Please copy the records exactly as they appear, with all pictures left out.

(Supplied information begins)

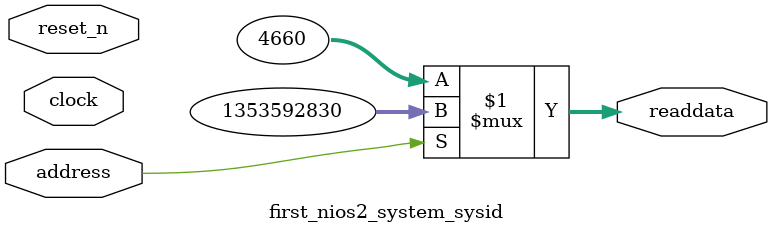
<source format=v>

`timescale 1ns / 1ps
// synthesis translate_on

// turn off superfluous verilog processor warnings 
// altera message_level Level1 
// altera message_off 10034 10035 10036 10037 10230 10240 10030 

module first_nios2_system_sysid (
               // inputs:
                address,
                clock,
                reset_n,

               // outputs:
                readdata
             )
;

  output  [ 31: 0] readdata;
  input            address;
  input            clock;
  input            reset_n;

  wire    [ 31: 0] readdata;
  //control_slave, which is an e_avalon_slave
  assign readdata = address ? 1353592830 : 4660;

endmodule




</source>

(Supplied information ends)

#### [Task solution]
<source format=v>

`timescale 1ns / 1ps
// synthesis translate_on

// turn off superfluous verilog processor warnings 
// altera message_level Level1 
// altera message_off 10034 10035 10036 10037 10230 10240 10030 

module first_nios2_system_sysid (
               // inputs:
                address,
                clock,
                reset_n,

               // outputs:
                readdata
             )
;

  output  [ 31: 0] readdata;
  input            address;
  input            clock;
  input            reset_n;

  wire    [ 31: 0] readdata;
  //control_slave, which is an e_avalon_slave
  assign readdata = address ? 1353592830 : 4660;

endmodule




</source>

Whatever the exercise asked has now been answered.